Varias de las madres que conoció Gustavo durante el período que trabajó en el hogar aún siguen en contacto con él. Y si bien reciben una casa por parte del Estado para poder rehacer sus vidas, muchas de ellas quedan a la deriva por la falta de acompañamiento a la hora de reinsertarse en la sociedad.

— Algunas salen adelante, pero otras, con tres o cuatro pibes que no tienen para comer, caen en la droga y la prostitución. Es muy difícil la situación. Hay que apoyar también esa situación externa.


Ya pasaron casi 30 años del incidente con la policía. Gustavo tenía 16 años recién cumplidos, era jugador de fútbol y había salido de ver una película con amigos, hasta que un grupo de uniformados, en lugar de cumplir con su deber, comenzaron a disparar sin cesar contra el auto en que se transportaba.
Fue atendido de urgencia en la guardia del Hospital Municipal "Eva Perón" de Merlo por un impacto recibido en su espalda, pero la bala ya no se encontraba incrustada en su cuerpo.

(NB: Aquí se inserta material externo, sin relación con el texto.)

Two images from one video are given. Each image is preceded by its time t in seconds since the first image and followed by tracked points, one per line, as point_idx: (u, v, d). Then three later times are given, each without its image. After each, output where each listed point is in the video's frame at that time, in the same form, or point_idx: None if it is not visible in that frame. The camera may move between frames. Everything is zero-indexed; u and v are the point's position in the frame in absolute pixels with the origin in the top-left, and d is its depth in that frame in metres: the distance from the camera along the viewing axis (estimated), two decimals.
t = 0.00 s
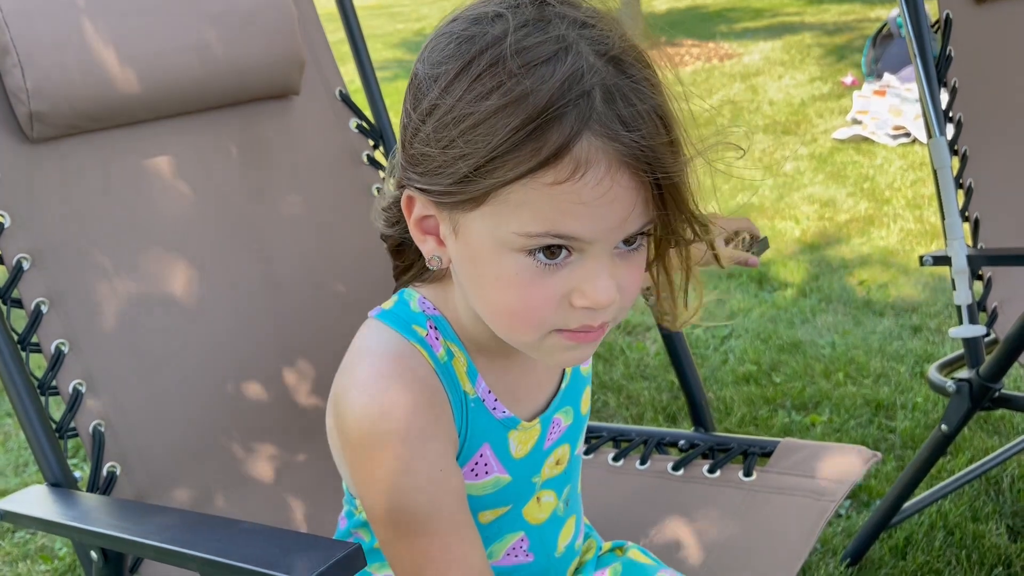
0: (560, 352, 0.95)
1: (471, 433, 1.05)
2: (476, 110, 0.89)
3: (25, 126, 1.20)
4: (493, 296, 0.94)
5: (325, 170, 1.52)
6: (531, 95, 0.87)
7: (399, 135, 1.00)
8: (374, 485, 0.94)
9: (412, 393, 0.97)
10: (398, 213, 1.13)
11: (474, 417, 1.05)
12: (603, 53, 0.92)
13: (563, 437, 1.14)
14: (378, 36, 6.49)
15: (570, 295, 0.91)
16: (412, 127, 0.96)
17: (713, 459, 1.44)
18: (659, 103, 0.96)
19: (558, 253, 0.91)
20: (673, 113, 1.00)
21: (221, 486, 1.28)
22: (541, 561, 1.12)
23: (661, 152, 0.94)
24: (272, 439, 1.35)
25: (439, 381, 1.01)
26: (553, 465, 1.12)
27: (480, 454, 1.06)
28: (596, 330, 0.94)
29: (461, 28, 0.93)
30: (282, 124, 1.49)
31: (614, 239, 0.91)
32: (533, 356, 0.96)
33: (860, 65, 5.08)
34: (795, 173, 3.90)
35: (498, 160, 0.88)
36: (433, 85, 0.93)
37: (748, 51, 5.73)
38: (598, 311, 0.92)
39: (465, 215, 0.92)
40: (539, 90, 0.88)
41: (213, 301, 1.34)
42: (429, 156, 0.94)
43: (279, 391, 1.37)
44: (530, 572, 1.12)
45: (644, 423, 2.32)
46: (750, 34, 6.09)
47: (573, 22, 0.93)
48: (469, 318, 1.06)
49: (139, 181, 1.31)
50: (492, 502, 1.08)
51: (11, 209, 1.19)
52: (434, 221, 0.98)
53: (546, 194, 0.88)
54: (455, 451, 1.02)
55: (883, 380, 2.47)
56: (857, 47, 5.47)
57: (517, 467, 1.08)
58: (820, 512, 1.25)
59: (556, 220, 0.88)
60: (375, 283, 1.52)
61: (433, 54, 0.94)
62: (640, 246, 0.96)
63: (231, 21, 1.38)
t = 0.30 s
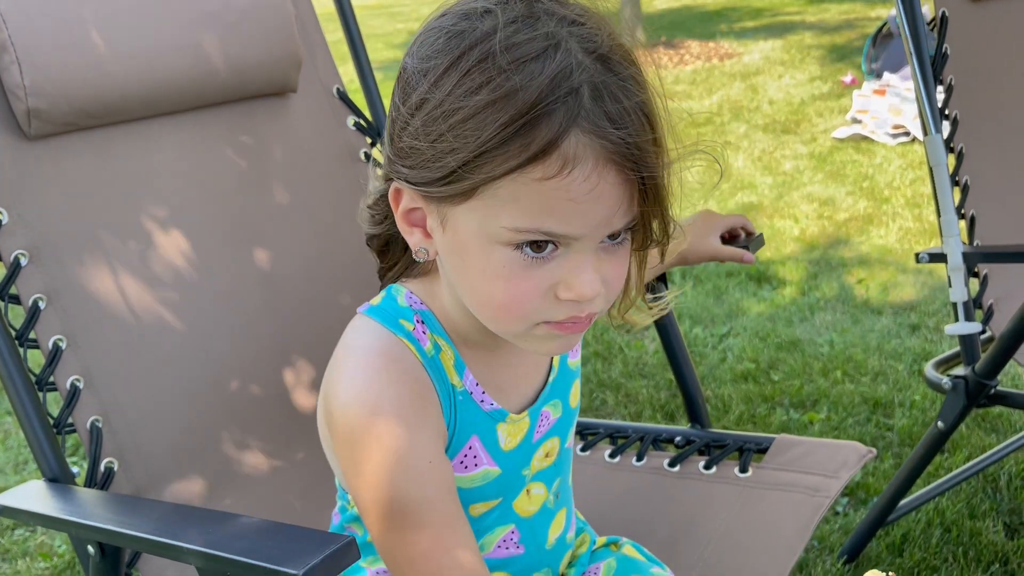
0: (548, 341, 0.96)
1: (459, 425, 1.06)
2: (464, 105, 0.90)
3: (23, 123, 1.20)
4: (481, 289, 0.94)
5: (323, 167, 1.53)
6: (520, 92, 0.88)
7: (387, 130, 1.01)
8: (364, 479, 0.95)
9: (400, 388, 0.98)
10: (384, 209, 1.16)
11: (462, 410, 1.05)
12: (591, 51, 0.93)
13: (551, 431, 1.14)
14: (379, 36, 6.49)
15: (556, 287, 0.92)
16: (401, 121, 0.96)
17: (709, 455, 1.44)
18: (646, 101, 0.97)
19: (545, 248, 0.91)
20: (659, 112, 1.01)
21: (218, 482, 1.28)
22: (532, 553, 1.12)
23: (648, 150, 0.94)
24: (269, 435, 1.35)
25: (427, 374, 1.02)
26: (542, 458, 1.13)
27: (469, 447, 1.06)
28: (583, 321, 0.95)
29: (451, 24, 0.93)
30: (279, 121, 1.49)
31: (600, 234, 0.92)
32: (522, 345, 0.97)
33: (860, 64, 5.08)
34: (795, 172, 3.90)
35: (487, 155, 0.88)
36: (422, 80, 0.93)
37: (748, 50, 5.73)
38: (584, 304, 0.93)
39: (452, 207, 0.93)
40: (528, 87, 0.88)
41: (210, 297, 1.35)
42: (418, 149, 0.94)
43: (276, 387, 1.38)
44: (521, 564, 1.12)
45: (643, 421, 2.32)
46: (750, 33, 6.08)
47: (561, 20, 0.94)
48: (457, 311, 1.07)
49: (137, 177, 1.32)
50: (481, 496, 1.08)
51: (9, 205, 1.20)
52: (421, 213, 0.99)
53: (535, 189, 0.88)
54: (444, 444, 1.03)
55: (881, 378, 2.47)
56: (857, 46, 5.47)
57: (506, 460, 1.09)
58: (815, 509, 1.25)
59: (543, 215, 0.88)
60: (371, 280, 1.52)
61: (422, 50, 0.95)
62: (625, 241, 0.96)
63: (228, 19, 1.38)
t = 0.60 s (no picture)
0: (542, 343, 0.96)
1: (456, 423, 1.06)
2: (458, 110, 0.90)
3: (25, 124, 1.21)
4: (474, 291, 0.95)
5: (324, 167, 1.53)
6: (513, 97, 0.89)
7: (381, 133, 1.01)
8: (359, 477, 0.95)
9: (396, 387, 0.99)
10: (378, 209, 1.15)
11: (458, 408, 1.06)
12: (583, 56, 0.94)
13: (547, 429, 1.15)
14: (380, 36, 6.49)
15: (549, 289, 0.92)
16: (395, 125, 0.97)
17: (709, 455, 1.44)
18: (637, 105, 0.98)
19: (537, 250, 0.92)
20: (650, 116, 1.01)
21: (220, 481, 1.29)
22: (528, 549, 1.13)
23: (638, 154, 0.96)
24: (270, 434, 1.36)
25: (422, 373, 1.03)
26: (538, 456, 1.13)
27: (465, 445, 1.07)
28: (576, 322, 0.96)
29: (444, 29, 0.94)
30: (279, 121, 1.50)
31: (592, 237, 0.92)
32: (516, 346, 0.98)
33: (860, 64, 5.08)
34: (795, 172, 3.90)
35: (479, 160, 0.89)
36: (416, 84, 0.94)
37: (748, 50, 5.73)
38: (576, 306, 0.93)
39: (445, 211, 0.93)
40: (520, 93, 0.89)
41: (211, 297, 1.35)
42: (411, 153, 0.94)
43: (277, 387, 1.38)
44: (518, 561, 1.12)
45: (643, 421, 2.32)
46: (751, 33, 6.09)
47: (554, 25, 0.95)
48: (452, 310, 1.08)
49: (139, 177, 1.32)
50: (478, 494, 1.09)
51: (11, 205, 1.20)
52: (415, 216, 0.99)
53: (527, 194, 0.89)
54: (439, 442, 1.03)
55: (881, 378, 2.47)
56: (858, 46, 5.48)
57: (503, 458, 1.09)
58: (813, 510, 1.26)
59: (536, 219, 0.89)
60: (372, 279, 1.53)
61: (416, 54, 0.95)
62: (615, 242, 0.97)
63: (229, 19, 1.39)
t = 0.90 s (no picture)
0: (544, 341, 0.96)
1: (456, 419, 1.07)
2: (460, 107, 0.90)
3: (27, 119, 1.21)
4: (475, 288, 0.95)
5: (325, 164, 1.54)
6: (514, 95, 0.89)
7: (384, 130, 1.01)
8: (358, 471, 0.96)
9: (396, 382, 0.99)
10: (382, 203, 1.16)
11: (459, 404, 1.07)
12: (585, 55, 0.94)
13: (547, 425, 1.15)
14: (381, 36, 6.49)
15: (550, 287, 0.92)
16: (398, 122, 0.97)
17: (708, 451, 1.45)
18: (639, 103, 0.98)
19: (538, 248, 0.92)
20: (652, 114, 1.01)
21: (221, 476, 1.29)
22: (529, 545, 1.13)
23: (638, 153, 0.96)
24: (271, 429, 1.36)
25: (423, 369, 1.03)
26: (538, 452, 1.14)
27: (466, 441, 1.07)
28: (577, 320, 0.96)
29: (447, 26, 0.94)
30: (280, 118, 1.50)
31: (593, 235, 0.92)
32: (518, 344, 0.98)
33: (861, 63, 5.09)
34: (795, 171, 3.91)
35: (481, 157, 0.89)
36: (418, 82, 0.94)
37: (749, 50, 5.73)
38: (577, 303, 0.93)
39: (447, 208, 0.94)
40: (522, 91, 0.89)
41: (212, 293, 1.36)
42: (414, 150, 0.95)
43: (278, 383, 1.38)
44: (519, 557, 1.13)
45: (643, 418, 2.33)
46: (751, 32, 6.09)
47: (556, 23, 0.95)
48: (453, 305, 1.09)
49: (140, 173, 1.33)
50: (479, 489, 1.09)
51: (13, 200, 1.21)
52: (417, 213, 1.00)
53: (528, 191, 0.89)
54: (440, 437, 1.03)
55: (880, 376, 2.48)
56: (858, 46, 5.48)
57: (503, 454, 1.10)
58: (813, 505, 1.27)
59: (537, 216, 0.89)
60: (373, 276, 1.53)
61: (419, 51, 0.96)
62: (617, 240, 0.97)
63: (230, 16, 1.39)
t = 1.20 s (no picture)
0: (546, 340, 0.96)
1: (456, 417, 1.06)
2: (464, 103, 0.90)
3: (24, 115, 1.21)
4: (478, 285, 0.94)
5: (325, 161, 1.53)
6: (520, 90, 0.89)
7: (385, 125, 1.01)
8: (357, 469, 0.95)
9: (395, 379, 0.99)
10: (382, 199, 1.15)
11: (459, 402, 1.06)
12: (590, 50, 0.94)
13: (547, 424, 1.15)
14: (381, 35, 6.49)
15: (554, 285, 0.92)
16: (400, 117, 0.97)
17: (708, 449, 1.45)
18: (643, 99, 0.98)
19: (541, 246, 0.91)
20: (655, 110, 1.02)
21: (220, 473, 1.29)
22: (528, 543, 1.13)
23: (644, 149, 0.96)
24: (270, 427, 1.35)
25: (424, 367, 1.03)
26: (537, 450, 1.13)
27: (465, 439, 1.07)
28: (580, 318, 0.95)
29: (451, 21, 0.94)
30: (280, 115, 1.50)
31: (597, 233, 0.92)
32: (519, 343, 0.97)
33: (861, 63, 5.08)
34: (796, 171, 3.90)
35: (485, 153, 0.89)
36: (422, 77, 0.94)
37: (749, 50, 5.73)
38: (582, 302, 0.93)
39: (451, 204, 0.93)
40: (527, 86, 0.89)
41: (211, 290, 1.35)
42: (416, 146, 0.94)
43: (277, 380, 1.38)
44: (517, 555, 1.12)
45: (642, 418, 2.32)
46: (751, 32, 6.08)
47: (561, 19, 0.95)
48: (453, 303, 1.08)
49: (139, 170, 1.32)
50: (478, 488, 1.09)
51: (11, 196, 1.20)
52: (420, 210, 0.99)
53: (533, 187, 0.89)
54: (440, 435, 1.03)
55: (881, 375, 2.47)
56: (858, 46, 5.48)
57: (503, 452, 1.09)
58: (813, 503, 1.27)
59: (542, 213, 0.89)
60: (372, 273, 1.52)
61: (422, 46, 0.95)
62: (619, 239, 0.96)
63: (229, 13, 1.39)
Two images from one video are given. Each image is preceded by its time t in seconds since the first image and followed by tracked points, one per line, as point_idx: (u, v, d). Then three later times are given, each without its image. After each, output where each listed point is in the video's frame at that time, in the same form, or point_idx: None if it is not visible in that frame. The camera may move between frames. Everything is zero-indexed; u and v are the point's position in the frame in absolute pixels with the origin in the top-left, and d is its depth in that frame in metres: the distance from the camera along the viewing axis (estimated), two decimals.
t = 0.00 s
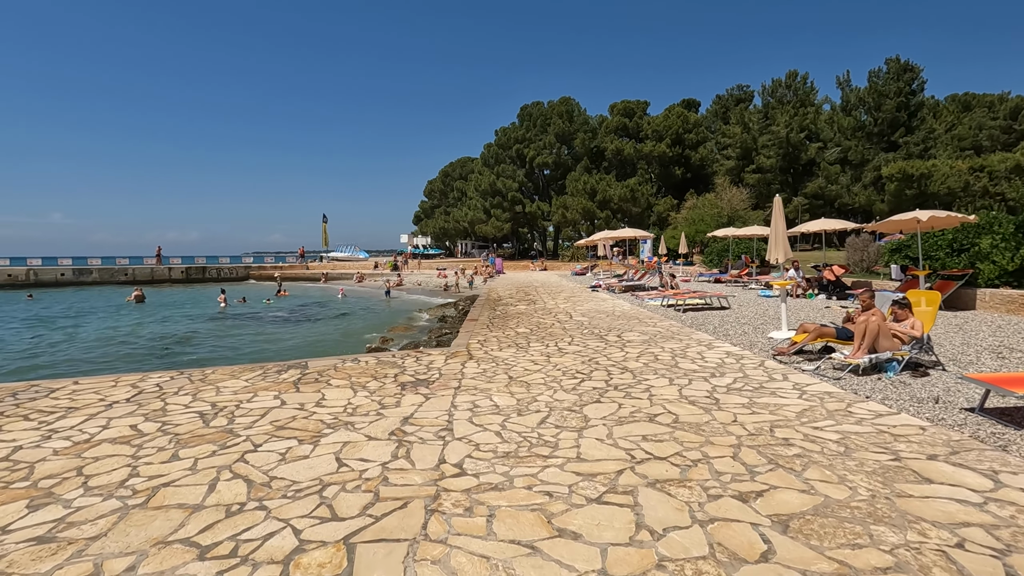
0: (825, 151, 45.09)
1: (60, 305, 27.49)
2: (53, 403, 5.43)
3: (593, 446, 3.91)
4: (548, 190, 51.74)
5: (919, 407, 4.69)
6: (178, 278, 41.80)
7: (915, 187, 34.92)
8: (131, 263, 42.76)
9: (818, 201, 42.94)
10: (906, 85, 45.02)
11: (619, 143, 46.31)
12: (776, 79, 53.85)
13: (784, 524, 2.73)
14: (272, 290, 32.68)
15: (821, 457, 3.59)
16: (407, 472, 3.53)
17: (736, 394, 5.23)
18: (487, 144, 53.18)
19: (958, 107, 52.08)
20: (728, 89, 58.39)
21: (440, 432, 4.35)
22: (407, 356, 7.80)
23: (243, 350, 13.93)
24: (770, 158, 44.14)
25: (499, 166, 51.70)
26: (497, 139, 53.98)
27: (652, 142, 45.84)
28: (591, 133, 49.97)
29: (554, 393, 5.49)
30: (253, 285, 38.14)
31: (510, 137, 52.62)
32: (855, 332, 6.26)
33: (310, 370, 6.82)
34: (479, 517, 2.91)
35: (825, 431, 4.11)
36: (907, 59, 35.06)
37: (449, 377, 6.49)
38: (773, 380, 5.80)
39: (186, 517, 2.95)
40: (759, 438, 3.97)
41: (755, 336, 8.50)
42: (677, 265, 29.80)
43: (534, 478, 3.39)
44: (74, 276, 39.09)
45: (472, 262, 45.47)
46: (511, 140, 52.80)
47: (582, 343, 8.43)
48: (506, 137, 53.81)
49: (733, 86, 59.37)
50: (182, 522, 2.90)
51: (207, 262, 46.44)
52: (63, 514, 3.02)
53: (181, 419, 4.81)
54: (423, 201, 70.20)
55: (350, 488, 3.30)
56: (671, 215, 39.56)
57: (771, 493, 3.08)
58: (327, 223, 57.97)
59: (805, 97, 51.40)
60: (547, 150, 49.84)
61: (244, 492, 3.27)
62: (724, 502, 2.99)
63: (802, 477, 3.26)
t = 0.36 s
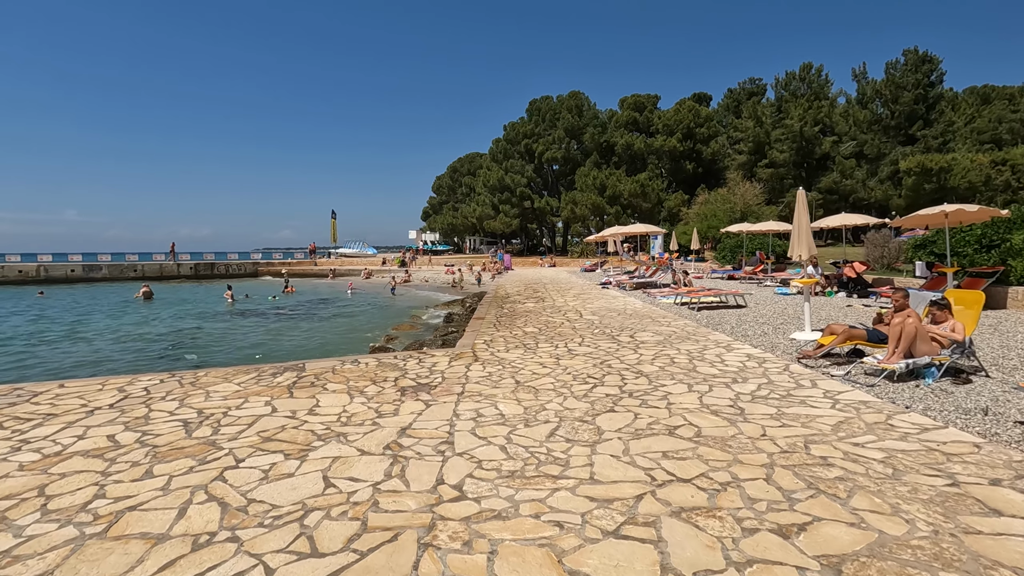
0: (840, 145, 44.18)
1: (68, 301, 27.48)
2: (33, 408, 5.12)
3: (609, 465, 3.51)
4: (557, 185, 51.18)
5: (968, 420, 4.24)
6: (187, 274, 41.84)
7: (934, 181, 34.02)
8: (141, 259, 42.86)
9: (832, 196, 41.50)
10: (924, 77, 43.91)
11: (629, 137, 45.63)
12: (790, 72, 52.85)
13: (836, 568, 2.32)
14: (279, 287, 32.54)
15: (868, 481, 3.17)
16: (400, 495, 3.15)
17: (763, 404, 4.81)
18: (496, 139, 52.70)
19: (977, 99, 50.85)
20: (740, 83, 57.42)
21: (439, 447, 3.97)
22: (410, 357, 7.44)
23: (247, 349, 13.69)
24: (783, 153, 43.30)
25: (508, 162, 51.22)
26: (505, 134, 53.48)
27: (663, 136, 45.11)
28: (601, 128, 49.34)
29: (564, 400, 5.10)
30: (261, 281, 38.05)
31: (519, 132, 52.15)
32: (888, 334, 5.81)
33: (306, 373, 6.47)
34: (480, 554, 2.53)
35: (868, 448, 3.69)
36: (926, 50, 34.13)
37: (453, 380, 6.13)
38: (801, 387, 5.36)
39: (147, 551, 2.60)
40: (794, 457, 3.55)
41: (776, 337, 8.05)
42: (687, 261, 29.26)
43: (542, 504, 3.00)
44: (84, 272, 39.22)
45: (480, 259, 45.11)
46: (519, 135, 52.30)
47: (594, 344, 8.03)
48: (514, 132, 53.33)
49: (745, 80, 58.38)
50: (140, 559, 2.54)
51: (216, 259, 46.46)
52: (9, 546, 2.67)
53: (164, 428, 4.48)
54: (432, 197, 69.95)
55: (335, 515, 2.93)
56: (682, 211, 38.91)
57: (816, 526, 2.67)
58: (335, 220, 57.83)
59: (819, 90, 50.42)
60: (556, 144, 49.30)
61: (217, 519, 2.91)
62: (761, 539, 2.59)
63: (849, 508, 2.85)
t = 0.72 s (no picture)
0: (854, 141, 43.36)
1: (74, 299, 27.41)
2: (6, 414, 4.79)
3: (629, 487, 3.10)
4: (565, 182, 50.66)
5: None
6: (194, 271, 41.77)
7: (953, 177, 33.24)
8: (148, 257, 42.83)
9: (846, 192, 40.77)
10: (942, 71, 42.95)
11: (638, 133, 44.98)
12: (803, 67, 51.95)
13: None
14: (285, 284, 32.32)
15: (933, 510, 2.73)
16: (392, 523, 2.76)
17: (796, 414, 4.37)
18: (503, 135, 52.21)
19: (994, 93, 49.78)
20: (751, 78, 56.55)
21: (439, 462, 3.57)
22: (412, 359, 7.07)
23: (248, 347, 13.39)
24: (796, 149, 42.55)
25: (515, 158, 50.73)
26: (513, 131, 52.99)
27: (673, 132, 44.42)
28: (610, 124, 48.74)
29: (576, 409, 4.68)
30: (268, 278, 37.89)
31: (527, 128, 51.66)
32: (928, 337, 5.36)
33: (301, 376, 6.11)
34: None
35: (923, 468, 3.25)
36: (943, 43, 33.34)
37: (457, 384, 5.74)
38: (835, 394, 4.92)
39: None
40: (842, 479, 3.12)
41: (800, 339, 7.59)
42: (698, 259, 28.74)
43: (555, 535, 2.60)
44: (92, 270, 39.23)
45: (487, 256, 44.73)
46: (527, 131, 51.82)
47: (606, 345, 7.61)
48: (522, 129, 52.84)
49: (756, 75, 57.48)
50: None
51: (223, 256, 46.39)
52: None
53: (141, 438, 4.12)
54: (439, 195, 69.66)
55: (317, 547, 2.55)
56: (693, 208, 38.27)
57: (880, 570, 2.25)
58: (341, 217, 57.64)
59: (833, 85, 49.54)
60: (564, 141, 48.78)
61: (181, 551, 2.53)
62: None
63: (916, 545, 2.42)
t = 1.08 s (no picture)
0: (865, 137, 42.63)
1: (78, 297, 27.28)
2: None
3: (645, 519, 2.74)
4: (571, 179, 50.16)
5: None
6: (199, 269, 41.67)
7: (967, 173, 32.53)
8: (153, 255, 42.79)
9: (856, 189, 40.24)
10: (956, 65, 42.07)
11: (645, 130, 44.44)
12: (812, 62, 51.15)
13: None
14: (288, 282, 32.14)
15: (1002, 556, 2.34)
16: (375, 566, 2.40)
17: (827, 430, 3.99)
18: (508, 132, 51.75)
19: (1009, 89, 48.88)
20: (759, 74, 55.79)
21: (433, 487, 3.21)
22: (410, 364, 6.71)
23: (247, 347, 13.12)
24: (805, 145, 41.94)
25: (521, 156, 50.33)
26: (518, 127, 52.54)
27: (680, 129, 43.84)
28: (616, 120, 48.20)
29: (584, 421, 4.31)
30: (272, 277, 37.72)
31: (532, 125, 51.19)
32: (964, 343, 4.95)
33: (293, 382, 5.77)
34: None
35: (978, 498, 2.88)
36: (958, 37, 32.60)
37: (457, 392, 5.39)
38: (865, 406, 4.54)
39: None
40: (889, 513, 2.73)
41: (820, 343, 7.19)
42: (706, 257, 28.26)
43: None
44: (97, 267, 39.19)
45: (492, 254, 44.38)
46: (533, 128, 51.34)
47: (615, 349, 7.24)
48: (527, 125, 52.36)
49: (765, 71, 56.71)
50: None
51: (228, 254, 46.33)
52: None
53: (111, 454, 3.79)
54: (444, 192, 69.37)
55: None
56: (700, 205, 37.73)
57: None
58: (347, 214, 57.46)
59: (843, 80, 48.75)
60: (570, 138, 48.29)
61: None
62: None
63: None
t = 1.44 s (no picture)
0: (871, 133, 42.08)
1: (74, 294, 27.00)
2: None
3: (657, 557, 2.36)
4: (573, 175, 49.67)
5: None
6: (198, 266, 41.36)
7: (975, 170, 32.04)
8: (151, 251, 42.49)
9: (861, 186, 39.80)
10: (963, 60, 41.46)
11: (648, 125, 43.91)
12: (818, 57, 50.54)
13: None
14: (287, 279, 31.83)
15: None
16: None
17: (855, 445, 3.60)
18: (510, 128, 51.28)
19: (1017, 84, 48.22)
20: (764, 69, 55.19)
21: (414, 515, 2.81)
22: (403, 366, 6.34)
23: (240, 345, 12.80)
24: (810, 141, 41.45)
25: (522, 152, 49.89)
26: (520, 123, 52.07)
27: (683, 125, 43.31)
28: (619, 116, 47.71)
29: (586, 434, 3.93)
30: (271, 274, 37.44)
31: (534, 121, 50.70)
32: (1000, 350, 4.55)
33: (274, 388, 5.39)
34: None
35: None
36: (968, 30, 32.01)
37: (449, 399, 5.02)
38: (894, 417, 4.14)
39: None
40: (940, 552, 2.34)
41: (835, 345, 6.80)
42: (710, 254, 27.88)
43: None
44: (95, 264, 38.92)
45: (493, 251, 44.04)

Desapareció por arte de magia, evidenciando, como en tantos otros casos, la impunidad con la que cuentan las fuerzas de seguridad en el conurbano bonaerense.
La historia de Gustavo es un ejemplo de autosuperación y perseverancia, pero sobre todo de consciencia social, porque a pesar de haber sufrido los desmanes de la injusticia, continuó con su vida y le tendió su mano a un sector postergado de la sociedad. No solo sobrepasó más 14 operaciones, sino que se dedicó a cuidar bebés, enseñar a niños y niñas, y acompañar a decenas de mujeres violentadas. Y hoy, la puede contar.